Description of the Business – MPLX LP is a diversified, large-cap master limited partnership formed by Marathon Petroleum Corporation (“MPC”) that owns and operates midstream energy infrastructure and logistics assets, and provides fuels distribution services. References in this report to “MPLX LP,” “MPLX,” “the Partnership,” “we,” “ours,” “us,” or like terms refer to MPLX LP and its subsidiaries. References to “MPC” refer collectively to Marathon Petroleum Corporation as our sponsor and its subsidiaries, other than the Partnership. We are engaged in the transportation, storage and distribution of crude oil, asphalt and refined petroleum products; the gathering, processing and transportation of natural gas; and the gathering, transportation, fractionation, storage and marketing of NGLs. MPLX’s principal executive office is located in Findlay, Ohio. MPLX was formed on March 27, 2012 as a Delaware limited partnership and completed its Initial Offering on October 31, 2012.

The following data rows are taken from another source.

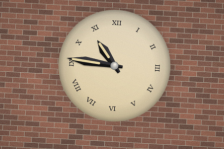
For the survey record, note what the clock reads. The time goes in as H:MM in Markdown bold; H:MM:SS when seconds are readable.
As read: **10:46**
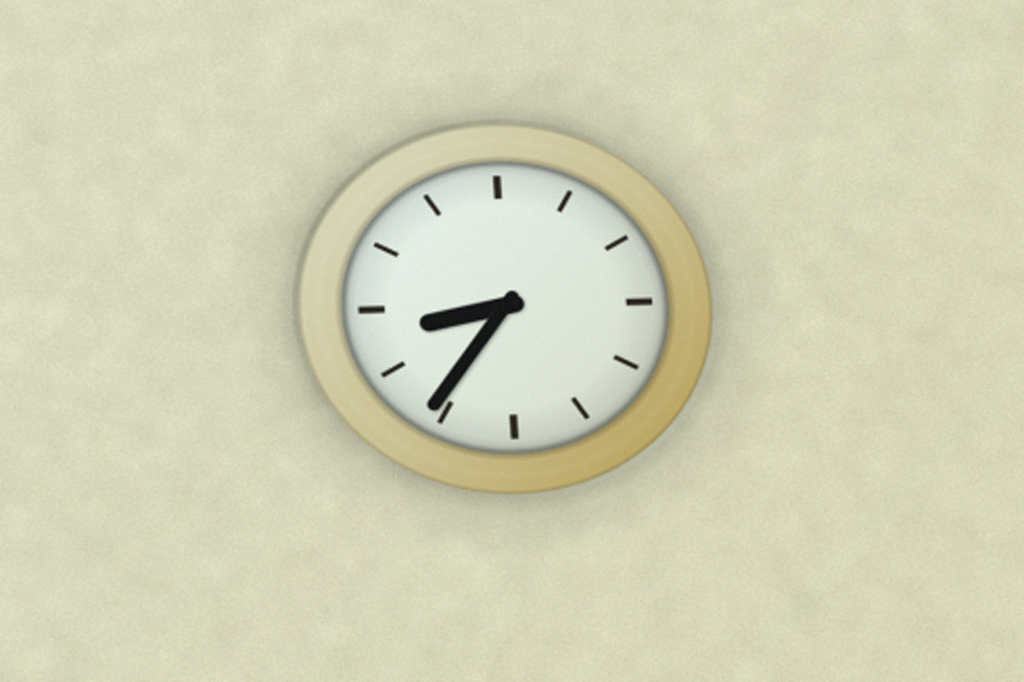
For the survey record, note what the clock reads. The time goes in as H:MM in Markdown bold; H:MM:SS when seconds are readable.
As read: **8:36**
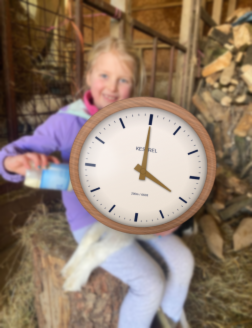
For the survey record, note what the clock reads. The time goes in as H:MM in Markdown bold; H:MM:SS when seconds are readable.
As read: **4:00**
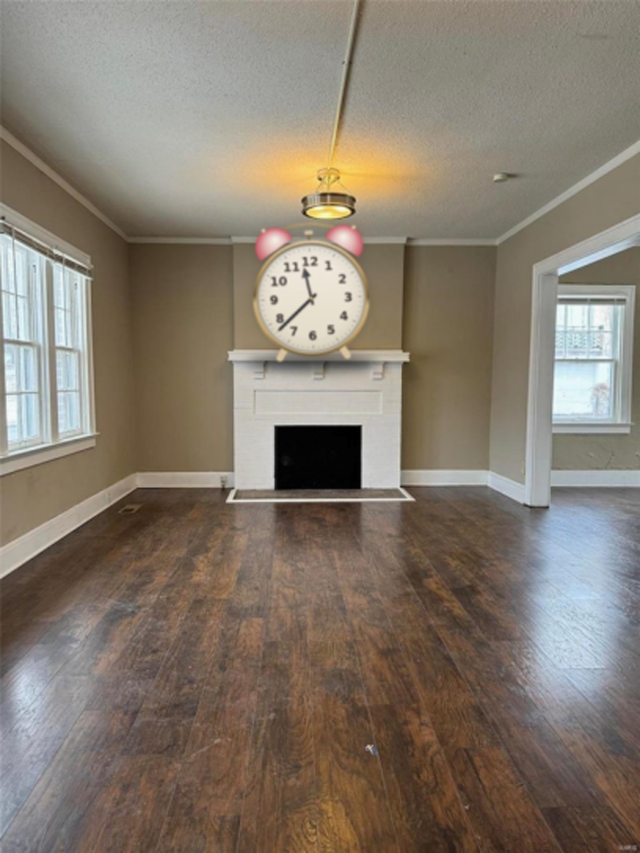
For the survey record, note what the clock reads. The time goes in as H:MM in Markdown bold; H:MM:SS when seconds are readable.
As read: **11:38**
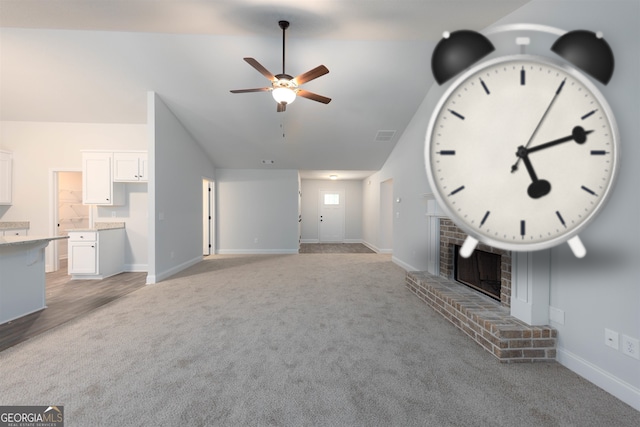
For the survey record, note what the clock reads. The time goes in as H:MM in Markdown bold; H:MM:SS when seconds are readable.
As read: **5:12:05**
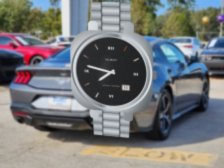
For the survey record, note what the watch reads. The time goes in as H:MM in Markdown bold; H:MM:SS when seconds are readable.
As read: **7:47**
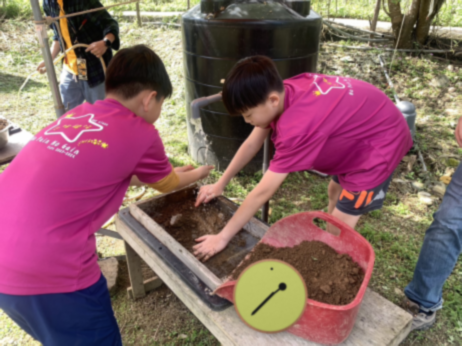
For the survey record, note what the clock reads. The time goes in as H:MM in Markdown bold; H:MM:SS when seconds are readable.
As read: **1:37**
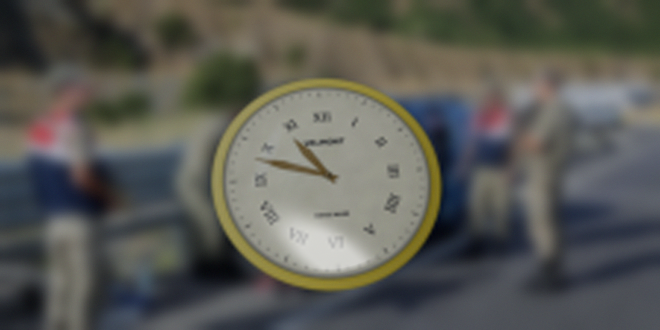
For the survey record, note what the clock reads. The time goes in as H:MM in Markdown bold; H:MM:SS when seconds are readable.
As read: **10:48**
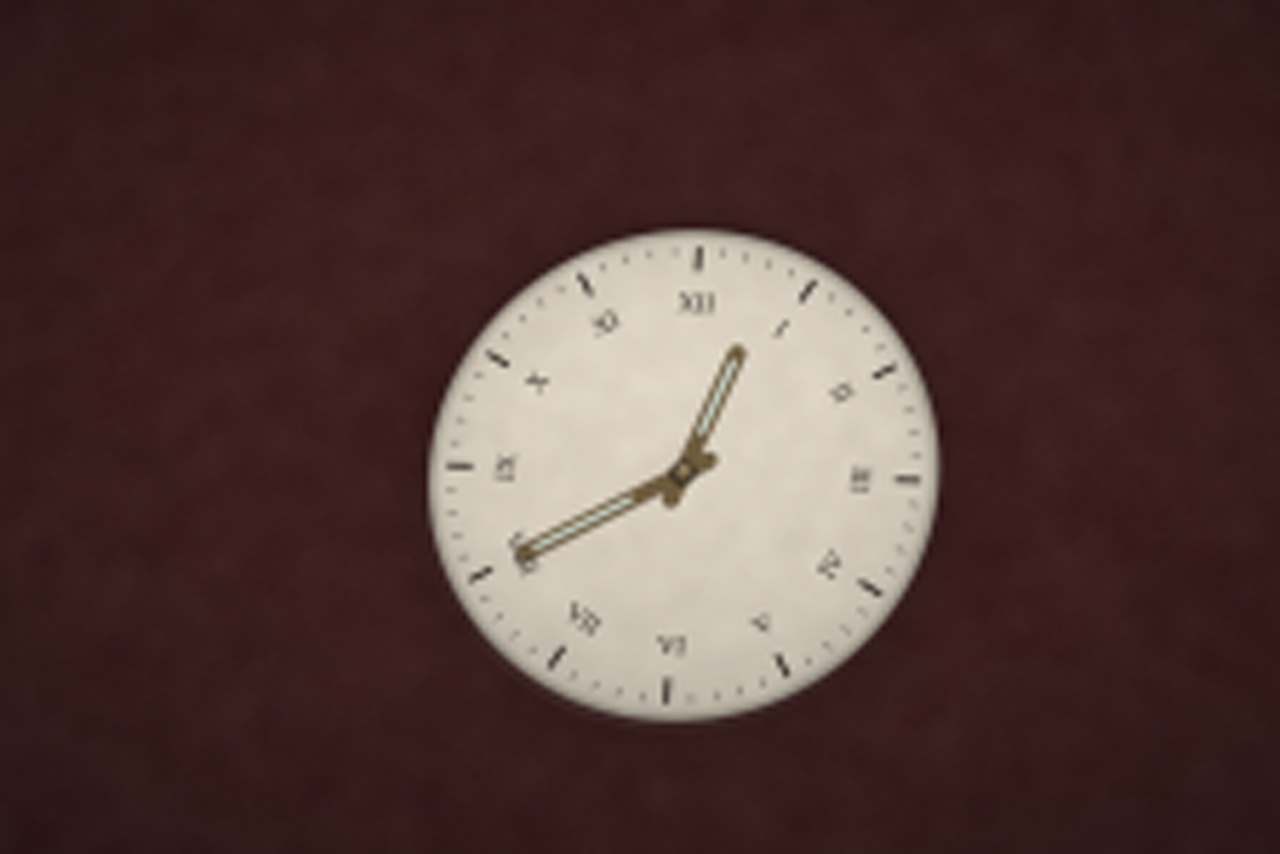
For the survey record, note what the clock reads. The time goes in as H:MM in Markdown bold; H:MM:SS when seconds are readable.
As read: **12:40**
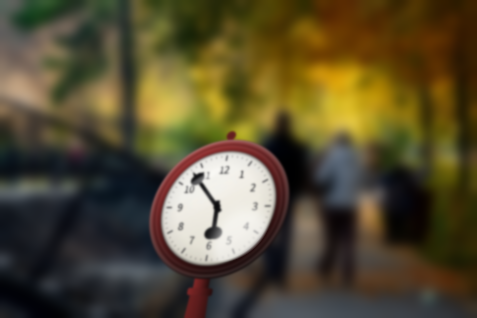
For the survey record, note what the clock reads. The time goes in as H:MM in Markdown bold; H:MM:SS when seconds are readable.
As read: **5:53**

MPLX’s business consists of two segments based on the nature of services it offers: Logistics and Storage (“L&S”), which relates primarily to crude oil and refined petroleum products; and Gathering and Processing (“G&P”), which relates primarily to natural gas and NGLs. See Note 10 for additional information regarding the operations and results of these segments.

On July 30, 2019, MPLX completed its acquisition by merger (the “Merger”) of Andeavor Logistics LP (“ANDX”). At the effective time of the Merger, each common unit held by ANDX’s public unitholders was converted into the right to receive 1.135 MPLX common units. ANDX common units held by certain affiliates of MPC were converted into the right to receive 1.0328 MPLX common units. See Note 4 for additional information regarding the Merger.

Basis of Presentation – The consolidated financial statements include all majority-owned and controlled subsidiaries. For non-wholly-owned consolidated subsidiaries, the interests owned by third parties have been recorded as “Noncontrolling interests” on the accompanying Consolidated Balance Sheets. Intercompany investments, accounts and transactions have been eliminated. MPLX’s investments in which MPLX exercises significant influence but does not control and does not have a controlling financial interest are accounted for using the equity method. MPLX’s investments in a VIE in which MPLX exercises significant influence but does not control and is not the primary beneficiary are also accounted for using the equity method.

In relation to the Merger described above and in Note 4, ANDX’s assets, liabilities and results of operations prior to the Merger are collectively included in what we refer to as the “Predecessor” from October 1, 2018, which was the date that MPC acquired Andeavor. MPLX’s acquisition of ANDX is considered a transfer between entities under common control due to MPC’s relationship with ANDX prior to the Merger. As an entity under common control with MPC, MPLX recorded the assets acquired and liabilities assumed on its consolidated balance sheets at MPC’s historical carrying value. Transfers of businesses between entities under common control require prior periods to be retrospectively adjusted for those dates that the entity was under common control. Accordingly, the accompanying financial statements and related notes of MPLX LP have been retrospectively adjusted to include the historical results of ANDX beginning October 1, 2018.

Certain prior period financial statement amounts have been reclassified to conform to current period presentation. The accompanying consolidated financial statements of MPLX have been prepared in accordance with GAAP.